Pose estimation data:
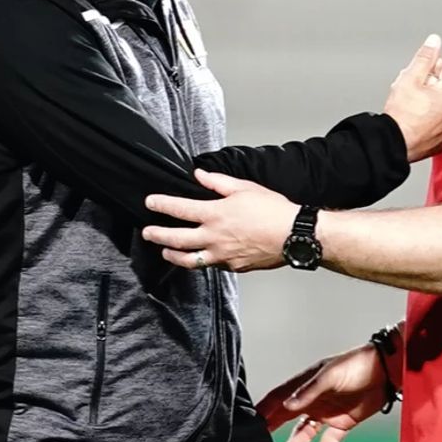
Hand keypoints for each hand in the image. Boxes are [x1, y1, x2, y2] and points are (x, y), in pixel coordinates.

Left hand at [143, 173, 295, 271]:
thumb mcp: (245, 188)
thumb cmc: (273, 211)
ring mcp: (222, 255)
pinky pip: (210, 265)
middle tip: (148, 233)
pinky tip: (197, 258)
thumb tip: (200, 175)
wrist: (293, 235)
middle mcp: (214, 237)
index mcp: (215, 214)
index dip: (161, 205)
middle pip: (176, 239)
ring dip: (173, 255)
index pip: (179, 209)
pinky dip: (200, 262)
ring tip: (165, 252)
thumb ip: (218, 182)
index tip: (150, 202)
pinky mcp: (232, 266)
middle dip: (157, 235)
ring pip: (188, 259)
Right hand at [264, 344, 389, 441]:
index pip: (279, 398)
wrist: (386, 371)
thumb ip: (308, 392)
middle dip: (272, 430)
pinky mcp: (343, 423)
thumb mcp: (330, 375)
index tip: (249, 423)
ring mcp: (327, 412)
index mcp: (305, 384)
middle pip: (287, 417)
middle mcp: (313, 400)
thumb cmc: (355, 366)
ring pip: (306, 432)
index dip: (264, 409)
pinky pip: (329, 440)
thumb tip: (286, 406)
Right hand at [383, 34, 441, 162]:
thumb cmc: (401, 116)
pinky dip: (431, 120)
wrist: (393, 144)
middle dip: (430, 85)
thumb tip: (434, 41)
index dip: (431, 67)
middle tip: (412, 90)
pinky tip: (416, 119)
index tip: (419, 72)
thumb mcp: (409, 78)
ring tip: (412, 106)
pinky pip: (440, 123)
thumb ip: (424, 57)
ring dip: (431, 103)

▸ Try it: Where a line of the entries contains "thumb", report that line.

▸ Written solution:
thumb mcp: (245, 188)
thumb cmc: (273, 211)
thumb tip: (200, 175)
thumb ip: (218, 182)
thumb ip: (308, 392)
thumb mcp: (330, 375)
thumb cmc: (355, 366)
thumb tip: (286, 406)
thumb cmc: (401, 116)
thumb tip: (434, 41)
thumb mcp: (409, 78)
thumb ip: (424, 57)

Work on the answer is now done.